_Text for analysis:_
++++++++

So now I am working on the gate itself. I need to first re-enforce the hole with steel rod before I "sew" up the hole, level it, and re-attach it to the hinge. This all sounds so simple, but it has taken me two solid days of work to figure this out exactly. Not to mention, it is well over 100 degrees by the afternoon, beginning at around 80 in the morning. I work as hard as I can before the sun drives me inside. Considering that welding also involves the wearing of heavy clothing, I am sweating buckets of water.

++++++++

_Recorded information:_
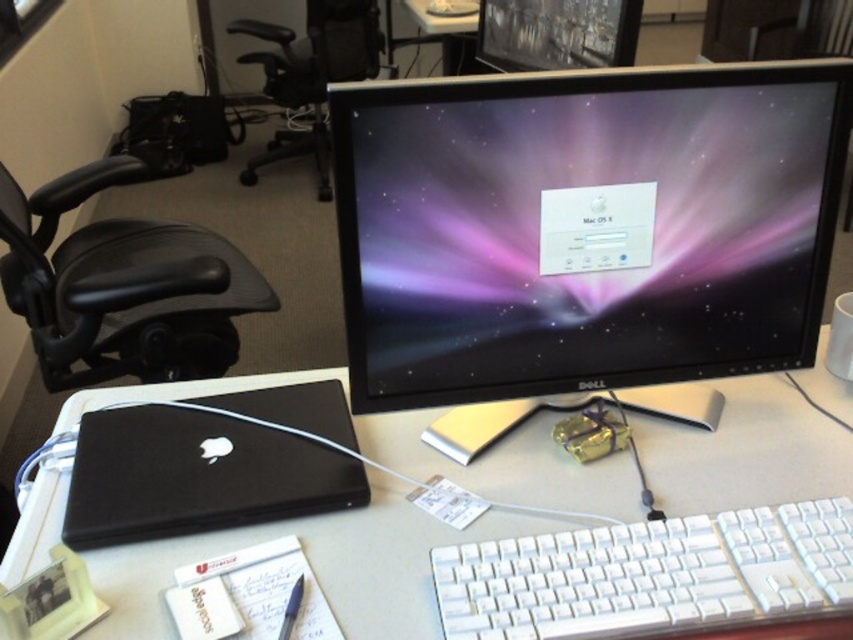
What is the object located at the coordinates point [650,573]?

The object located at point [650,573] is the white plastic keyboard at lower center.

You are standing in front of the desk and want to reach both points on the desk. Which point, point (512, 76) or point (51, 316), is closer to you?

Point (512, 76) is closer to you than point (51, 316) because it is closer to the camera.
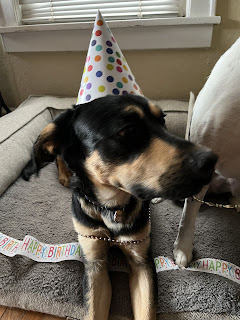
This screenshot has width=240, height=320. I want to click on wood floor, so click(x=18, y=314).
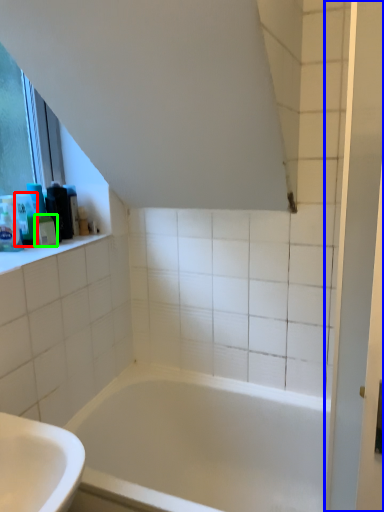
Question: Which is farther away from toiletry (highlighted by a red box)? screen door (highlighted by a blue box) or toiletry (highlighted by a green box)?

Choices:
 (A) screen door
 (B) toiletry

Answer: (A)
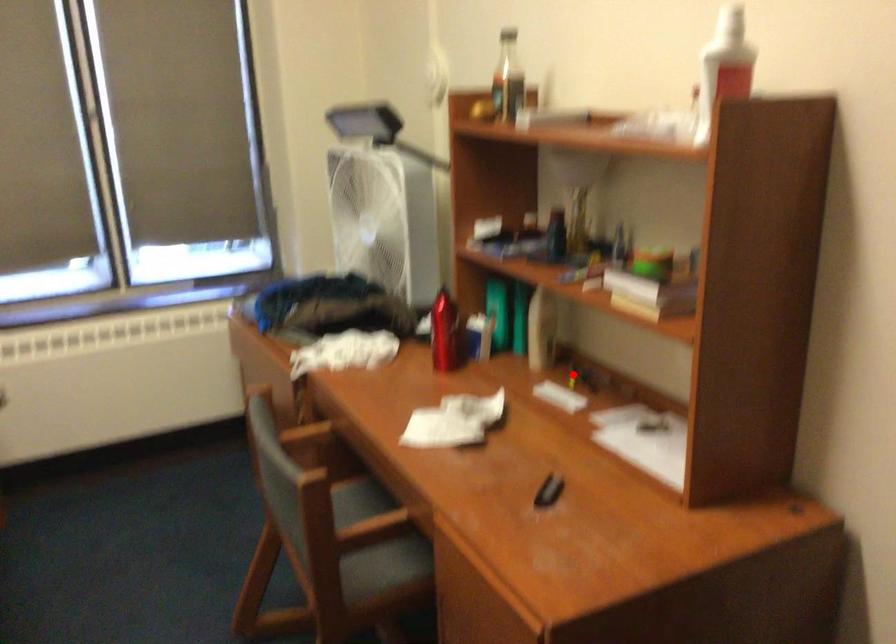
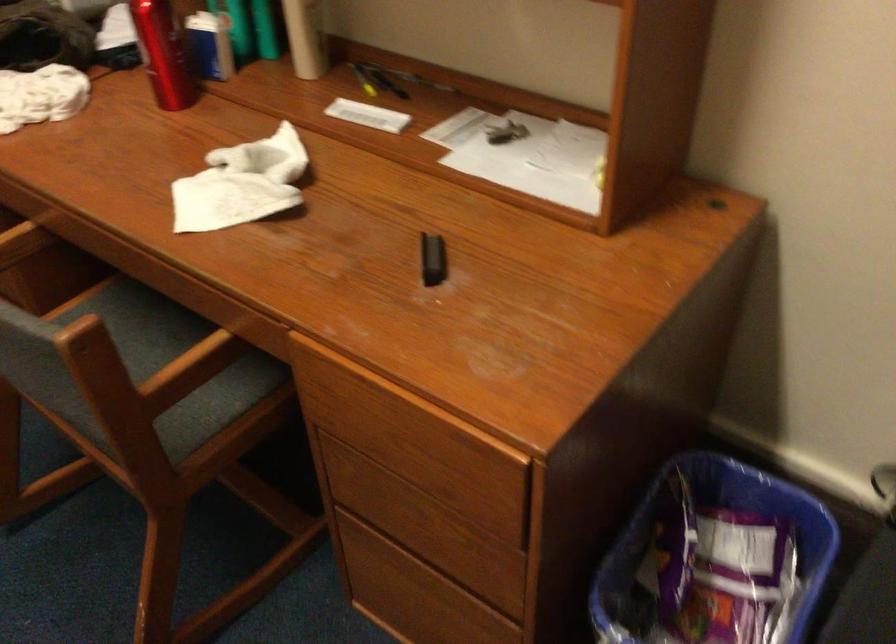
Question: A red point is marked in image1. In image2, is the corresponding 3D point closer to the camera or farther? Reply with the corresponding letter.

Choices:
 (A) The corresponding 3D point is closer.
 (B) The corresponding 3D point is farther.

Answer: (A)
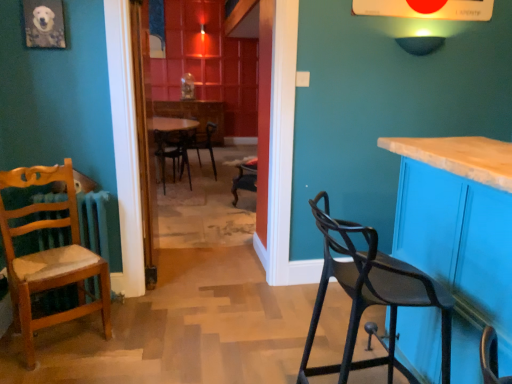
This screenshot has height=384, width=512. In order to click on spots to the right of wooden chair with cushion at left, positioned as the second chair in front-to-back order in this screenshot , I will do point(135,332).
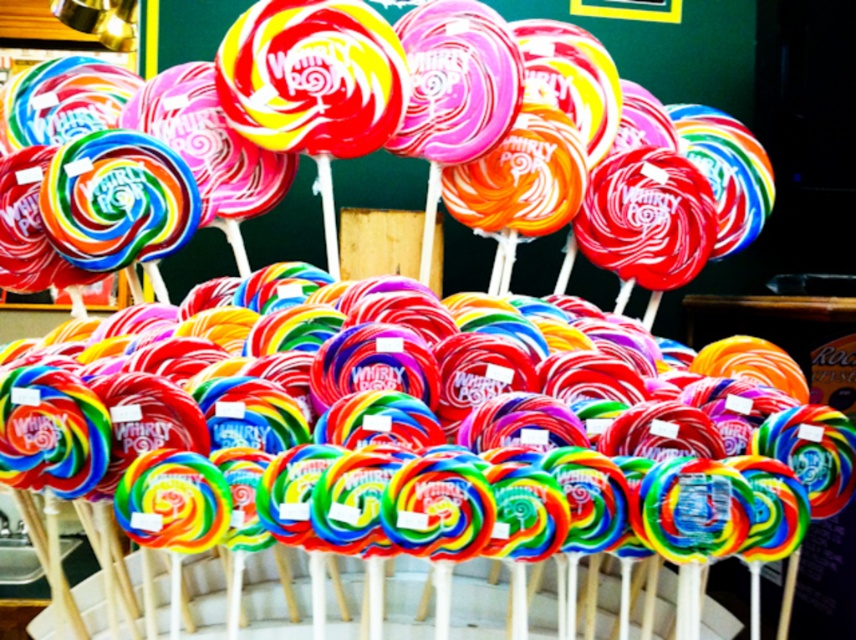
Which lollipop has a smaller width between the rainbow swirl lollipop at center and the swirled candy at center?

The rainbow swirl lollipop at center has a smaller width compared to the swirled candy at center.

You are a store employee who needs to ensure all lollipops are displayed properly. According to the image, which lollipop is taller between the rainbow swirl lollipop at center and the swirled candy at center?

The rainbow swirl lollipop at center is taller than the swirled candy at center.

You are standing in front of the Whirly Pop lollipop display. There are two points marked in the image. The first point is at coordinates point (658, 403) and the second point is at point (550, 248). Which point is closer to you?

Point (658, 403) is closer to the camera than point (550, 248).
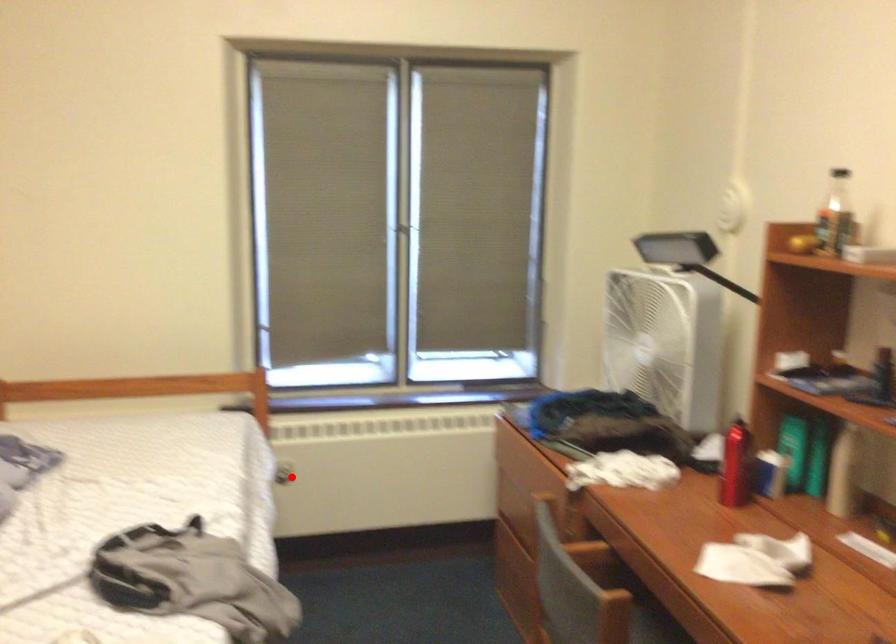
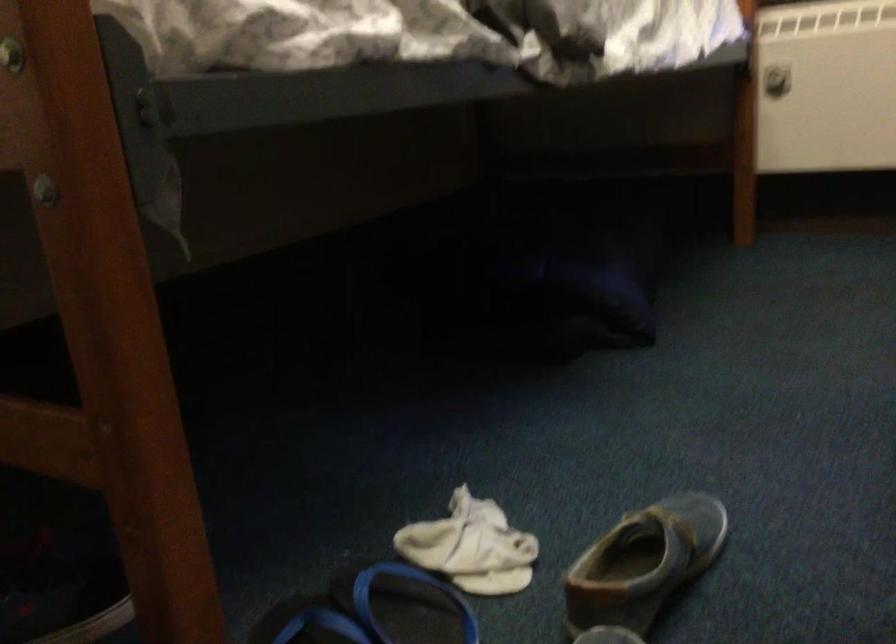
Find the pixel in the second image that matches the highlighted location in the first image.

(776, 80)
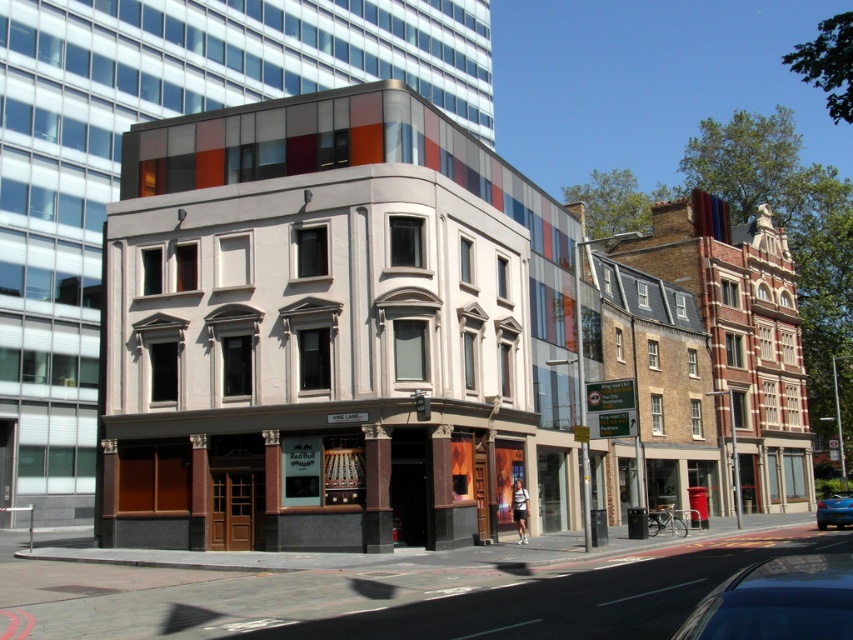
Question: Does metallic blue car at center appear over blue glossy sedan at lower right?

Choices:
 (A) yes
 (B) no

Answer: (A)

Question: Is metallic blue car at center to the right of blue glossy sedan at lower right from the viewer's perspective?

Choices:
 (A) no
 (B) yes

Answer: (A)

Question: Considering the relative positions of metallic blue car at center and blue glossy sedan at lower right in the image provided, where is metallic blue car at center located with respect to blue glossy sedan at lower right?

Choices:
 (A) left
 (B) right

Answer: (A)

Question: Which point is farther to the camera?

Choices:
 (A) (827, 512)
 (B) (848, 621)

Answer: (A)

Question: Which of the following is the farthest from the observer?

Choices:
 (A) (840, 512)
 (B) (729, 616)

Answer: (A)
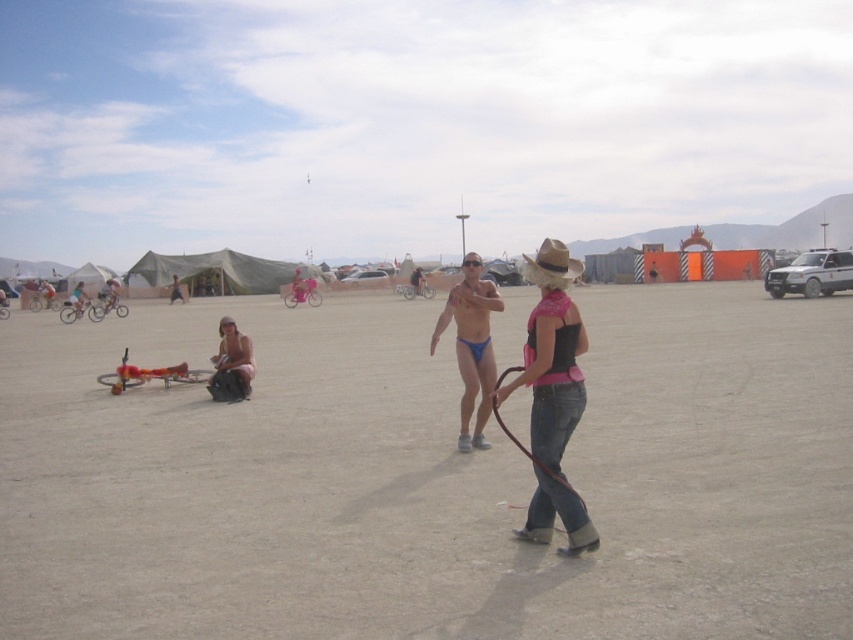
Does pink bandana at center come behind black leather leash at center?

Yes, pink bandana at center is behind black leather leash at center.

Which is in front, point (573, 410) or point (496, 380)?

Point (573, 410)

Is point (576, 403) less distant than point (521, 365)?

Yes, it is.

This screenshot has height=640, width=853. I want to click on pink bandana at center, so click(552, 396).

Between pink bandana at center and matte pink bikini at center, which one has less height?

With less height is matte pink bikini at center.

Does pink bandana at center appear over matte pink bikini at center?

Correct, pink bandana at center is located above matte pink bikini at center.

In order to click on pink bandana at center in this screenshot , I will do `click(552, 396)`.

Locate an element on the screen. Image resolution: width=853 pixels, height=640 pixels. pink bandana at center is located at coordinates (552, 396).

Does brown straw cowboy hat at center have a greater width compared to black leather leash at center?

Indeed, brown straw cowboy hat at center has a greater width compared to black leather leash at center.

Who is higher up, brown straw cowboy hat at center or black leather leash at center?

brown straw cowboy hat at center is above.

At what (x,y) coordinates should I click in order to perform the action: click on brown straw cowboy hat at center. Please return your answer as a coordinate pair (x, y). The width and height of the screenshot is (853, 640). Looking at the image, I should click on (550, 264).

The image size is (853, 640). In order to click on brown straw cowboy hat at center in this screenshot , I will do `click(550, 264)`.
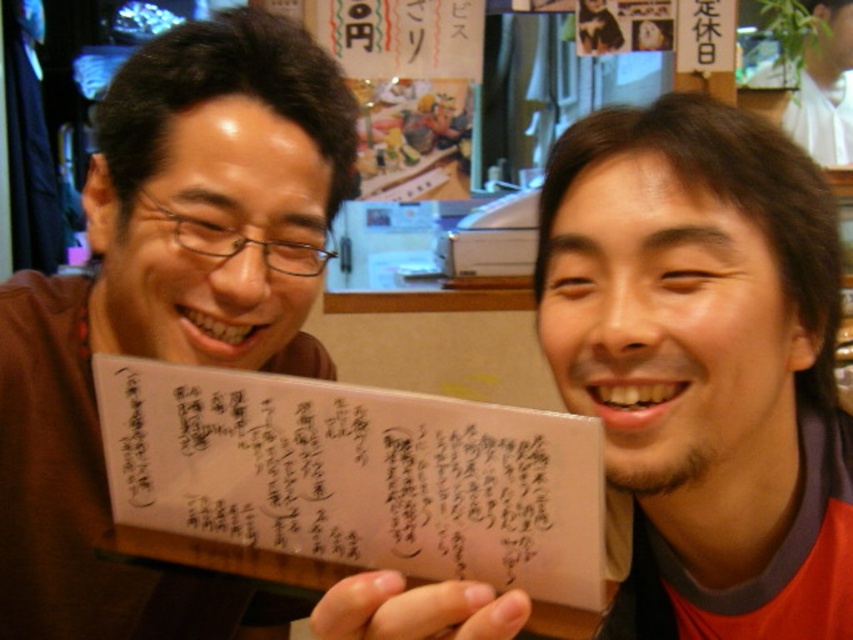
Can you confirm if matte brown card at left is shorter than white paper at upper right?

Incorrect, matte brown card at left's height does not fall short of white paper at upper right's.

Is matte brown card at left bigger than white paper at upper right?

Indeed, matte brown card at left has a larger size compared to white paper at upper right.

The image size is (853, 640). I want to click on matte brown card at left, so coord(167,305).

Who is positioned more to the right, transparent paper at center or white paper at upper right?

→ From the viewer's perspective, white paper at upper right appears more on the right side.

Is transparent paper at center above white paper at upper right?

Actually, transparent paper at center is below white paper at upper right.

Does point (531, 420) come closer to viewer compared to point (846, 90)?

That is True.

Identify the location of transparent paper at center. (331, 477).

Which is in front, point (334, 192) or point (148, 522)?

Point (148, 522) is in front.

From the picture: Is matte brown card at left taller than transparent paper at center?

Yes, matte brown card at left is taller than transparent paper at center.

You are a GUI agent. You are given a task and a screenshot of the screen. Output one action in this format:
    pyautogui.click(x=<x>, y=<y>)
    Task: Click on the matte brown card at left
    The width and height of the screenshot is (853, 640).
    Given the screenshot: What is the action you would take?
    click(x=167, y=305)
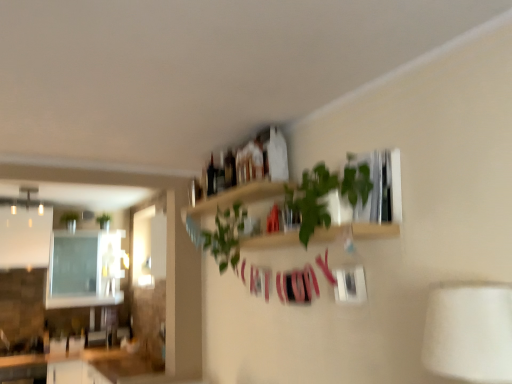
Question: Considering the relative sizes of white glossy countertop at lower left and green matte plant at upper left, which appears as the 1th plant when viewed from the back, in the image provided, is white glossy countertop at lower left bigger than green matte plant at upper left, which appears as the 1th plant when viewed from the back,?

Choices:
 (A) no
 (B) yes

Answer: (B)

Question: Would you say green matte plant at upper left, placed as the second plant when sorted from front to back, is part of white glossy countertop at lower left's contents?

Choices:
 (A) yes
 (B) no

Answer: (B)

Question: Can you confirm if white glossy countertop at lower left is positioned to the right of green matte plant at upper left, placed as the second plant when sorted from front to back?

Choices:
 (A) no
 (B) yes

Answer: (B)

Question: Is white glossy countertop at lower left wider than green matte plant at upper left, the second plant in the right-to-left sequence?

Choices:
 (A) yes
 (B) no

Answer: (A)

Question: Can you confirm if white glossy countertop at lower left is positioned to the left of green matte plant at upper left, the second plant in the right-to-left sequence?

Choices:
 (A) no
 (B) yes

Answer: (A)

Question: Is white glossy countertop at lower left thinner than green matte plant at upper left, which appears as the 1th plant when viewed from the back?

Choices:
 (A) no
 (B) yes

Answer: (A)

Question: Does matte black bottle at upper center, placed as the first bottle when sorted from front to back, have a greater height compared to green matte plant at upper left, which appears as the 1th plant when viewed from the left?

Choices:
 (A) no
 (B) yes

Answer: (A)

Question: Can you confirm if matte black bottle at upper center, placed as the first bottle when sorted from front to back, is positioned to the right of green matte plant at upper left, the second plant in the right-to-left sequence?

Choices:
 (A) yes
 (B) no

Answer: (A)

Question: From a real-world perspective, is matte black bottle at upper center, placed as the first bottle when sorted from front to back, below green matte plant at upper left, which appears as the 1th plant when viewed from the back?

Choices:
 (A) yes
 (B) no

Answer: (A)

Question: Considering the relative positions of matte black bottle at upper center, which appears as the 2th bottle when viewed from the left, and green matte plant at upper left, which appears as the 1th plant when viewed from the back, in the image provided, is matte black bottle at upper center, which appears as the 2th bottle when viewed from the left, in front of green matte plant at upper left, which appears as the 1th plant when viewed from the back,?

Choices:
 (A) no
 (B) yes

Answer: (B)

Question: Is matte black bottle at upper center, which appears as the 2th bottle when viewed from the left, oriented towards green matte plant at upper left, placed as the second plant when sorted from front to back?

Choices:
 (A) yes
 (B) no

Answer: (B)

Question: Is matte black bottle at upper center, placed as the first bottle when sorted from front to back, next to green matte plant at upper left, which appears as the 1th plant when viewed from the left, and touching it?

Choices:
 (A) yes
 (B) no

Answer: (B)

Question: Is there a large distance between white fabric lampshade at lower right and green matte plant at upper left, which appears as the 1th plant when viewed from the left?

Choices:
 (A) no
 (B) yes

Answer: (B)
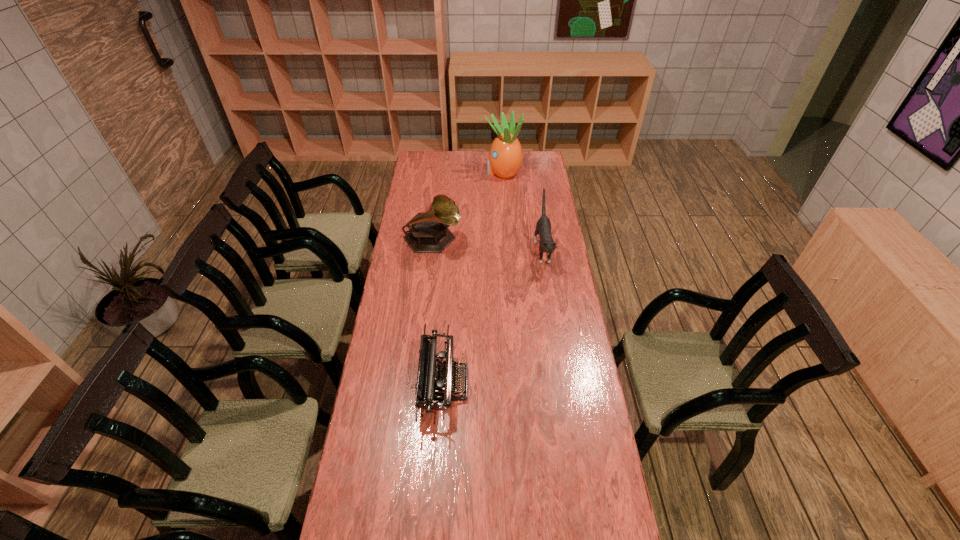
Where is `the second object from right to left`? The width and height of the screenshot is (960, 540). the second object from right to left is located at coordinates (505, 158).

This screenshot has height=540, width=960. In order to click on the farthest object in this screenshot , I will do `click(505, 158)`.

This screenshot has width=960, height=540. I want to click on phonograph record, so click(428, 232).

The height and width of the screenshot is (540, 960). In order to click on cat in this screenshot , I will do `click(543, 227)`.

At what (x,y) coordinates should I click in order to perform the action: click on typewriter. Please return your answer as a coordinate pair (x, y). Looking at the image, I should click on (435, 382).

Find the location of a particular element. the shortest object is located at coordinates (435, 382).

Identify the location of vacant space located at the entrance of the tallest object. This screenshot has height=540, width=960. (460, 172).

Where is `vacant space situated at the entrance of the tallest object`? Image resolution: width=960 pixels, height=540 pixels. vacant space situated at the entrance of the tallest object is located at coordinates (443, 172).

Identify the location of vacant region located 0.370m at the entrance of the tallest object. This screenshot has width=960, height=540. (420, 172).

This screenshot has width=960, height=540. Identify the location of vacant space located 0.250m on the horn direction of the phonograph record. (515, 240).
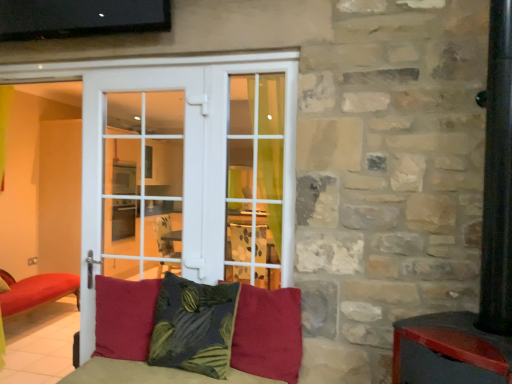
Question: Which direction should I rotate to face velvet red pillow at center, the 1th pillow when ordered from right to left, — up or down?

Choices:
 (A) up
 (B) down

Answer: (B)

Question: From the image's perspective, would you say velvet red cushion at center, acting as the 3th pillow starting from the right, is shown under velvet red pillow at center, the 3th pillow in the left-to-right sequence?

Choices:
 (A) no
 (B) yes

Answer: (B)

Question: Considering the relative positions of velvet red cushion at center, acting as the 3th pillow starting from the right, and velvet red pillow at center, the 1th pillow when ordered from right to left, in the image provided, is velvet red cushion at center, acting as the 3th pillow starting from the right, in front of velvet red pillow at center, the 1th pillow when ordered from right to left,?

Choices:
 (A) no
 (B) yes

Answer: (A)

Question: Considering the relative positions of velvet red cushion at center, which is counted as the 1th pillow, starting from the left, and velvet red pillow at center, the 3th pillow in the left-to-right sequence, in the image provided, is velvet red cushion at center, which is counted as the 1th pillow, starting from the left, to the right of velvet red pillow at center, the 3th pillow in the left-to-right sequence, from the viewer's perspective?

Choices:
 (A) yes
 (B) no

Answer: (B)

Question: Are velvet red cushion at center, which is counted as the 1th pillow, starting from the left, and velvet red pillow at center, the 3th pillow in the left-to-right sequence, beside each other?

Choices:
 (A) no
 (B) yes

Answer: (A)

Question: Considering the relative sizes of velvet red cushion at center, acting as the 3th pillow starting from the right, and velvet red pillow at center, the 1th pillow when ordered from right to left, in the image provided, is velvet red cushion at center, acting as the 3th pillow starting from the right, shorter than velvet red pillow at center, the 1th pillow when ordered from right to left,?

++++++++

_Tasks to complete:_
A) Rewrite the gate-repair paragraph that begins "So now I am working on the gate itself" as a short list, keeping its main facts.
B) Say whether each statement agrees with the gate-repair text, answering yes or no and quoting the deciding words: (i) Working out the repair took two full days. (ii) Mornings start at about 100 degrees. (iii) Welding calls for light clothing.
C) Rewrite the part of the gate-repair text that opens with the words containing "So now I am" and closes with "buckets of water.", replacing "steel rod" with "iron bar".

_Solutions by task:_
A)
- Working on the gate: reinforcing the hole with steel rod, then sewing up the hole, leveling the gate, and reattaching it to the hinge.
- Figuring this out has taken two solid days of work.
- Temperatures run from around 80 degrees in the morning to well over 100 by the afternoon.
- Work goes as hard as possible until the sun forces a retreat inside.
- Welding requires heavy clothing, which causes heavy sweating.

B)
(i) Yes: "it has taken me two solid days of work to figure this out exactly."
(ii) No: "it is well over 100 degrees by the afternoon, beginning at around 80 in the morning."
(iii) No: "welding also involves the wearing of heavy clothing"

C)
So now I am working on the gate itself. I need to first re-enforce the hole with iron bar before I "sew" up the hole, level it, and re-attach it to the hinge. This all sounds so simple, but it has taken me two solid days of work to figure this out exactly. Not to mention, it is well over 100 degrees by the afternoon, beginning at around 80 in the morning. I work as hard as I can before the sun drives me inside. Considering that welding also involves the wearing of heavy clothing, I am sweating buckets of water.